### Source passage
Adults (N = 181) with chronic pain completed self-reports of pain severity, dimensions of pain experiencing, body coverage of pain, and clinical indicators of central sensitization (i.e., chronic hypersensitivity of the central nervous system), as well as measures of child and adult physical abuse, sexual abuse, trauma, and neglect. Participants also completed the McLean Screening Instrument for BPD.
Participants with clinically significant BPD symptoms (n = 32) reported more childhood sexual trauma, punishment, and neglect, as well as adult physical/sexual trauma, than those without elevated BPD symptoms. Among participants with clinically significant BPD symptoms, affective pain and central sensitization were elevated, potentially explained by heightened negative affect in BPD.

### The data
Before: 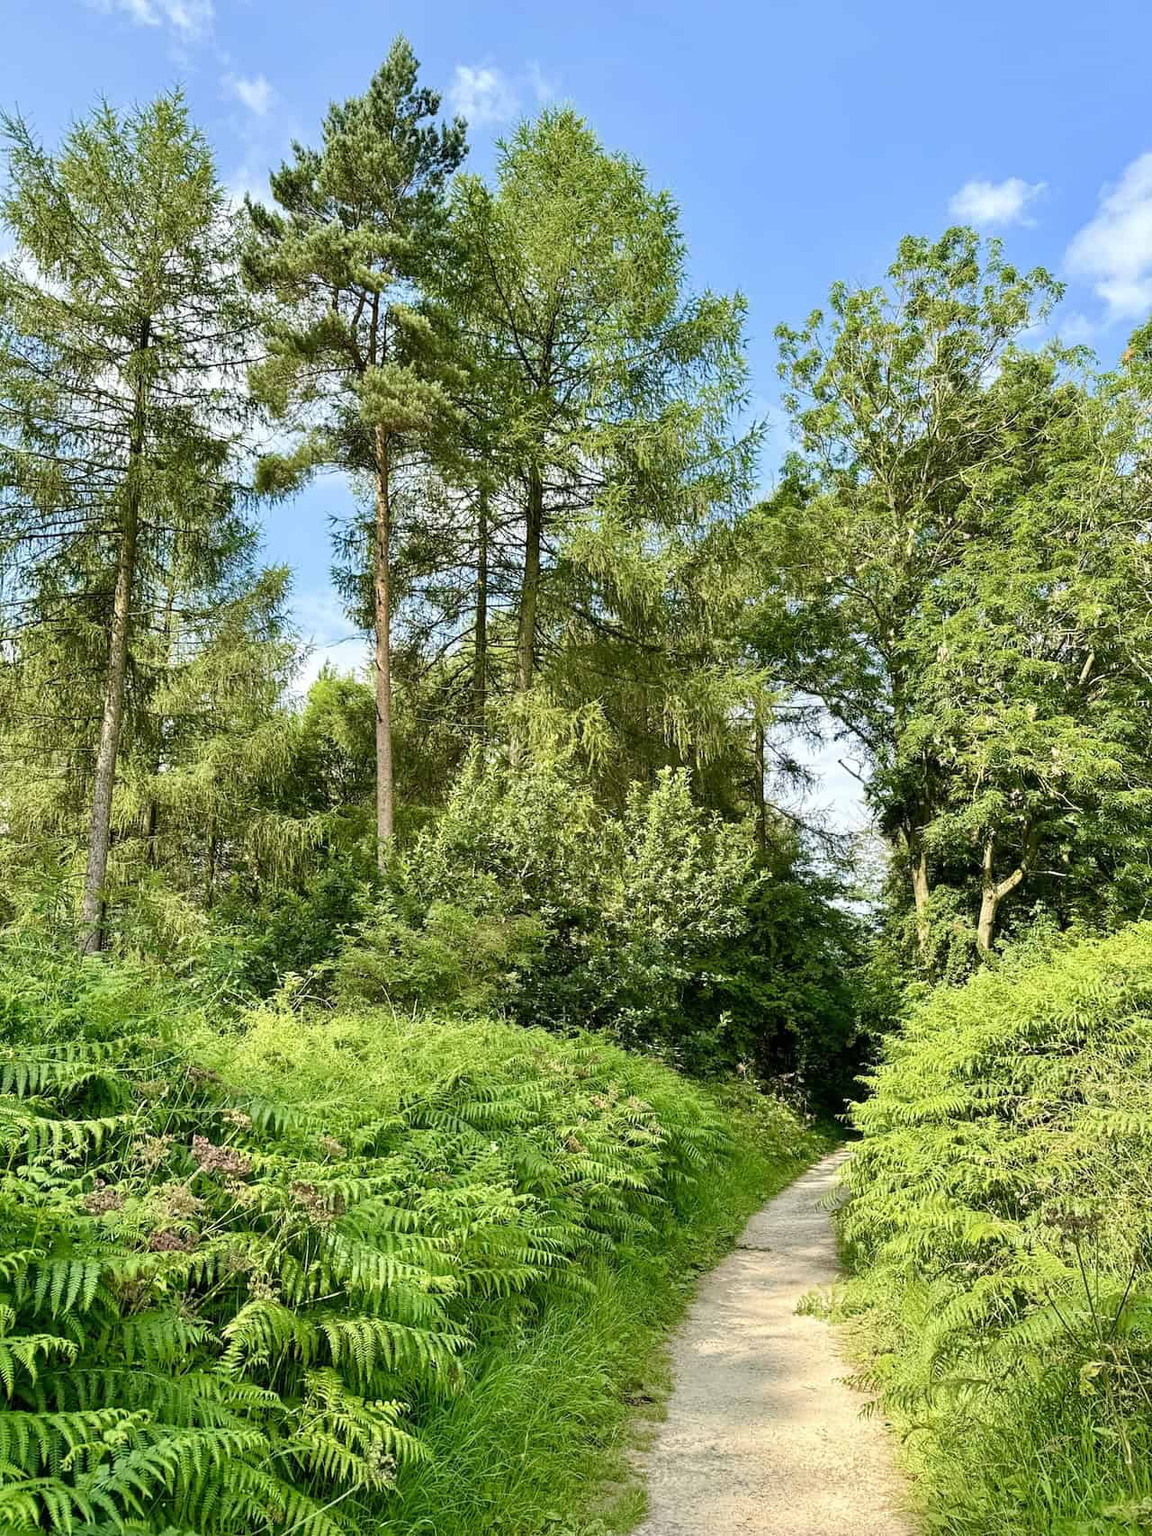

### What to work on
**1)** Take the chronic pain study summary between "Adults (N = 181)" and "affect in BPD.", inclusive, and write it out again with "CS" in place of "central sensitization".
**2)** Using the chronic pain study summary, answer these questions:
(a) How many adults with chronic pain took part?
(b) How many participants had clinically significant BPD symptoms?
(c) Which screening instrument for BPD did participants complete?

### Results of the tasks
**1)**
Adults (N = 181) with chronic pain completed self-reports of pain severity, dimensions of pain experiencing, body coverage of pain, and clinical indicators of CS (i.e., chronic hypersensitivity of the central nervous system), as well as measures of child and adult physical abuse, sexual abuse, trauma, and neglect. Participants also completed the McLean Screening Instrument for BPD.
Participants with clinically significant BPD symptoms (n = 32) reported more childhood sexual trauma, punishment, and neglect, as well as adult physical/sexual trauma, than those without elevated BPD symptoms. Among participants with clinically significant BPD symptoms, affective pain and CS were elevated, potentially explained by heightened negative affect in BPD.

**2)**
(a) 181
(b) 32
(c) The McLean Screening Instrument for BPD